An important step at the start of any team coaching engagement is therefore to ensure the team is ready to be coached.
I use two frameworks to make this assessment.
The first is ‘Six conditions for team effectiveness’ from Wageman et al (2008). This is a useful model that outlines the six key factors found to differentiate top performing teams. It’s split into two sets: ‘essential conditions’ and ‘enabling conditions’.
There are three ‘essential conditions’:
1) Are they a real team with a clear, stable membership and members with interdependent goals?
2) Does the team have a compelling purpose that adds value to their organisation?
3) Is the team made up of the right people, skilled members able to work collaboratively?
There are also three ‘enabling conditions’:
1) A solid structure, are they the right size (5-8 is optimum) with clear roles and working agreements?
2) Is there a supporting organisational context i.e. good flow of information, rewards that support collaboration, suitable resources?
3) An expert coach – of course!
All this information can be gathered through interviews or surveys as preferred.
To these six points I add my own framework, one that is built around my chemistry with the leader of the team. Here I ask a series of questions to better understand how to approach the programme of coaching in order to be as effective as possible. These questions might include:
- What are the leader’s beliefs about their role as a leader?

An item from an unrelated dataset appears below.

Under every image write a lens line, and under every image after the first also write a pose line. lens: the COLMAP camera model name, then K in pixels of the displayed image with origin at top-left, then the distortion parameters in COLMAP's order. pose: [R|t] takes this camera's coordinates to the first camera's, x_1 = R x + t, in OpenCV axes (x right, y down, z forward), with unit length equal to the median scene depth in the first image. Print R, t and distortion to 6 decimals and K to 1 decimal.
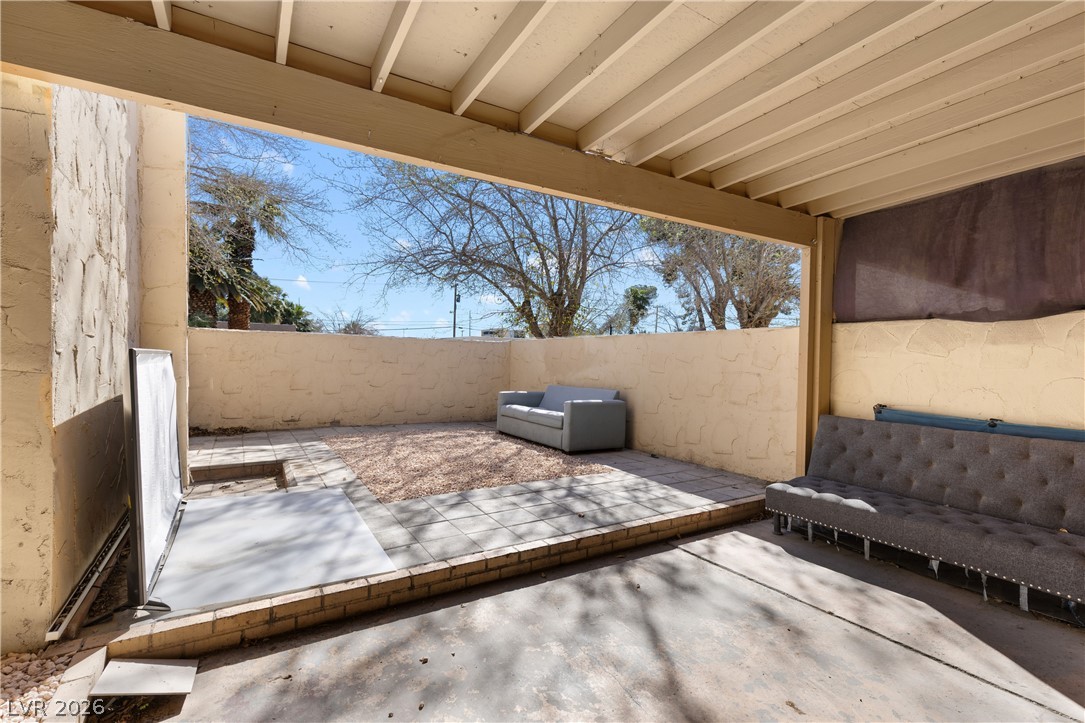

- How does the leader expect decisions to be made?
- What does someone need to do to earn their right to sit at the team table?
- What is the anticipated value of team coaching?
My aim is to ensure that not only are the team structurally ready to be coached but that the leader is ready to take the team on a journey of improvement. If both are in place, then my role as coach can be highly effective and the process much more enjoyable for everyone.